[QUOTED PASSAGE — start]
The Global Pension Transparency Benchmark, this year’s review of 75 of the world’s largest funds revealed that:
– 96 per cent of funds reviewed disclose their governance framework and policies related to financial and investment risks, and 81 per cent of funds provide at least some quantifiable measures around these risks.
– Although not as universal, disclosures of a fund’s governance framework and policies related to non-financial risks were observed at 81 per cent of the funds reviewed.
However two issues were identified:
– the quality of the disclosures varied considerably among funds; and
– risk disclosures invariably focus on common, easily definable risks of the sort that funds encounter continuously as part of the day-to-day management of the fund.
What is almost entirely lacking are defined plans or processes to deal with “Black Swan” events.
Before addressing the latter point, let’s first look at some of the better examples of risk disclosures that were observed.
South Africa’s Sentinel Retirement Fund provided very comprehensive risk disclosures. Not only was their list of risks exhaustive, including 21 risks, covering most elements of their business, they did so in tabular format with the relevant risk control framework expressed in plain language beside each risk.
[QUOTED PASSAGE — finish]
WORK INSTRUCTIONS:
1/ Answer these questions from the pension transparency text:
(a) How many funds did this year's review cover?
(b) What share of the funds reviewed disclosed their governance framework and policies related to non-financial risks?
(c) How many risks did the Sentinel Retirement Fund include in its list?
2/ What would come next in the pension transparency text? Carry it on from its final sentence.
This data has nothing to do with the pension transparency text.
[DATA EXTRACTS — start]
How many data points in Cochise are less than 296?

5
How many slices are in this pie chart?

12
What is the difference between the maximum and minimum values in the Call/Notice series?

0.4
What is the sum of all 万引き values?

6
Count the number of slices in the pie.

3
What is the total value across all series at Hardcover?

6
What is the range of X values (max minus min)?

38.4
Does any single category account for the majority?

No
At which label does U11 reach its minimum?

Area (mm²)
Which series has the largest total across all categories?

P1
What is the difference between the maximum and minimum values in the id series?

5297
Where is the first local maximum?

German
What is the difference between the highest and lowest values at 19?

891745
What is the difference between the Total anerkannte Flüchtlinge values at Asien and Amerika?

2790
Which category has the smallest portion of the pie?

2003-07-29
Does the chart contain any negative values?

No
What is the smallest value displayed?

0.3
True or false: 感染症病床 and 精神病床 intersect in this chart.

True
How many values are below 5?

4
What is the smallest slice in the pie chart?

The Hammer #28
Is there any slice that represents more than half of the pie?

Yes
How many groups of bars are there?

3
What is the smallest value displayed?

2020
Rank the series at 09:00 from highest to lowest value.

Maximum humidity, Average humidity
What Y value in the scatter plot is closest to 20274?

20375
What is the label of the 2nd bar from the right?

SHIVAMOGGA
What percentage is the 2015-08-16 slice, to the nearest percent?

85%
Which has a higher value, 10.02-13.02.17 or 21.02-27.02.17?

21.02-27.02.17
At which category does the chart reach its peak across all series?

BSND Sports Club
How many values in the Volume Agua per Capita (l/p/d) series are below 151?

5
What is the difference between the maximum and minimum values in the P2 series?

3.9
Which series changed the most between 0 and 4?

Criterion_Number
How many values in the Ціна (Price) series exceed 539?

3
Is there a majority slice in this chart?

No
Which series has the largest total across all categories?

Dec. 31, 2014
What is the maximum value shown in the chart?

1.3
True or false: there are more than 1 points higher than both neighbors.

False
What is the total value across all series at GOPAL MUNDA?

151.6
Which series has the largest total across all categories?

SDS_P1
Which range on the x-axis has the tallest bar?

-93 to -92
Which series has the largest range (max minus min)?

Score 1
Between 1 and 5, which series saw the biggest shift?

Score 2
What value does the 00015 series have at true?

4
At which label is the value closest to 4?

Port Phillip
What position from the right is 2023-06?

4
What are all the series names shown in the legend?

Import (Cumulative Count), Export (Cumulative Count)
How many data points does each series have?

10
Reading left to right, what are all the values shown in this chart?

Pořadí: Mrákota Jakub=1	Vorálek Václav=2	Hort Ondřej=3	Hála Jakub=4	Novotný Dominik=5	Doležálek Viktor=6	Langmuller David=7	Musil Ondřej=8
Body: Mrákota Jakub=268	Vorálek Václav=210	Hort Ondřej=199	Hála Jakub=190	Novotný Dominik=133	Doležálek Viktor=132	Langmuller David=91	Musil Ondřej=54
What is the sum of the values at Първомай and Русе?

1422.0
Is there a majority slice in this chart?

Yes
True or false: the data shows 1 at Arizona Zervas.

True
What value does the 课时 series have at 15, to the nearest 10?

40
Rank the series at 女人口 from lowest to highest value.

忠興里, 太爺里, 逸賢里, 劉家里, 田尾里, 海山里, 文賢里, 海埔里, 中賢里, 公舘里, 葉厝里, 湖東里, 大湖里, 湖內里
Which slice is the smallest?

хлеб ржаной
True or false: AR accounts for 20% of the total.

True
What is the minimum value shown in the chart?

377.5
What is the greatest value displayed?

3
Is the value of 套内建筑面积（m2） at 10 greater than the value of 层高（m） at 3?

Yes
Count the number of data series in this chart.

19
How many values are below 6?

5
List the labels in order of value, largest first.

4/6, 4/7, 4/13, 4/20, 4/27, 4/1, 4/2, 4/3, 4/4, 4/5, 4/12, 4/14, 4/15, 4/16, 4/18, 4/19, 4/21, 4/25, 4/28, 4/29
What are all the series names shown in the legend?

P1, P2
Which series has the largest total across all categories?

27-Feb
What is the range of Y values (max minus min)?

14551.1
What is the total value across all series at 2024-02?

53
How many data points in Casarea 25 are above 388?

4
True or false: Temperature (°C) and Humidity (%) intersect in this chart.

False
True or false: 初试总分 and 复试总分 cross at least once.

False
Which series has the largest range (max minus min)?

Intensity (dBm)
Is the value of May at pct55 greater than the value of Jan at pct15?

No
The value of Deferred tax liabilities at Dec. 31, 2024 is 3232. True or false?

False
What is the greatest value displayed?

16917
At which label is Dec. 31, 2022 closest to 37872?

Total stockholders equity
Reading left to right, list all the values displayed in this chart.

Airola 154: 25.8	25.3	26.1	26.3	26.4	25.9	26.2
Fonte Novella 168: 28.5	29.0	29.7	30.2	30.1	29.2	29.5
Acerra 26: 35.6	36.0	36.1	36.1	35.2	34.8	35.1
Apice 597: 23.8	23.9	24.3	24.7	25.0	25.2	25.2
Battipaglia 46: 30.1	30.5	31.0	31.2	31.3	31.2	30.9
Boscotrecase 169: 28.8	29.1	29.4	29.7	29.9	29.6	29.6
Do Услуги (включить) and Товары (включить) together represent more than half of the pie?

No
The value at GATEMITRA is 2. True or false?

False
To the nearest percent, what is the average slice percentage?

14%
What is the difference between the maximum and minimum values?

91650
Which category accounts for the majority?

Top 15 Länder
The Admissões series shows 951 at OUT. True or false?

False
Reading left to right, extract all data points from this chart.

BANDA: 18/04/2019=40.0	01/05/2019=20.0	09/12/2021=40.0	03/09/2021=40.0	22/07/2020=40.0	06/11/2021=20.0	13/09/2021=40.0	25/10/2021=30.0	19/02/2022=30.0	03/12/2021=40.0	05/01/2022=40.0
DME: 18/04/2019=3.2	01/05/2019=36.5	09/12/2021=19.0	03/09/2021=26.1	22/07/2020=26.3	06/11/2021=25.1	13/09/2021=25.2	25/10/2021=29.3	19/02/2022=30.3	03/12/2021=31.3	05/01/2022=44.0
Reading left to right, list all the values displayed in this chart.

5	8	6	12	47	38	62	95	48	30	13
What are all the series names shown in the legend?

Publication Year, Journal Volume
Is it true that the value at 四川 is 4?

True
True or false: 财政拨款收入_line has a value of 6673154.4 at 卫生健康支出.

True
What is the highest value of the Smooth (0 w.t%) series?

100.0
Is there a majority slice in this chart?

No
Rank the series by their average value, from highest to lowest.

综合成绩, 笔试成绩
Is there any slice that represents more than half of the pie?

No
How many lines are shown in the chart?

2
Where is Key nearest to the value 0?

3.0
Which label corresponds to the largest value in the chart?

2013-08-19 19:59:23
[DATA EXTRACTS — finish]
RESPONSES IN ORDER:
1/
(a) 75
(b) 81 per cent
(c) 21

2/
Source: Sentinel Retirement Fund 2020 Annual Integrate Report pg. 73-77
In the United Kingdom, pension schemes are required to maintain a risk register. These risk registers are meant to document the full range of risks a pension scheme faces and include a judgement of the relative risk posed by each risk.
Universities Superannuation Scheme (USS) produces an annual Risk Management Supplement which summarises their views on risk. In this document:
– USS outlines its risk taxonomy and the risks it has identified, by type, in an easy to understand exhibit.
-USS then explains that it translates these risks into 88 individual appetite statements where it outlines its views on the level of risk it is willing to assume for each risk statement using a five category scale which ranges from “averse” to “hungry” which are clearly described. These assessments are summarised graphically using the risk taxonomy.
The exhibits shown above are just two examples, the supplement as a whole provided a 360 degree view of their risk management program, presented in an easily accessible manner. While both examples given above provide valuable information to stakeholders, they focus almost entirely on risks that are encountered in the regular course of business. It is important however for stakeholders to know how a fund would react during a large-scale world or market event.
How can a fund best communicate to stakeholders on its governance for large one-off events when these events, by definition, are unpredictable? One way to address this issue is by clearly outlining governance approval frameworks and processes. How quickly can a fund respond to external events? Who has authority to make decisions, and what are the relevant thresholds? Is there an emergency framework in place?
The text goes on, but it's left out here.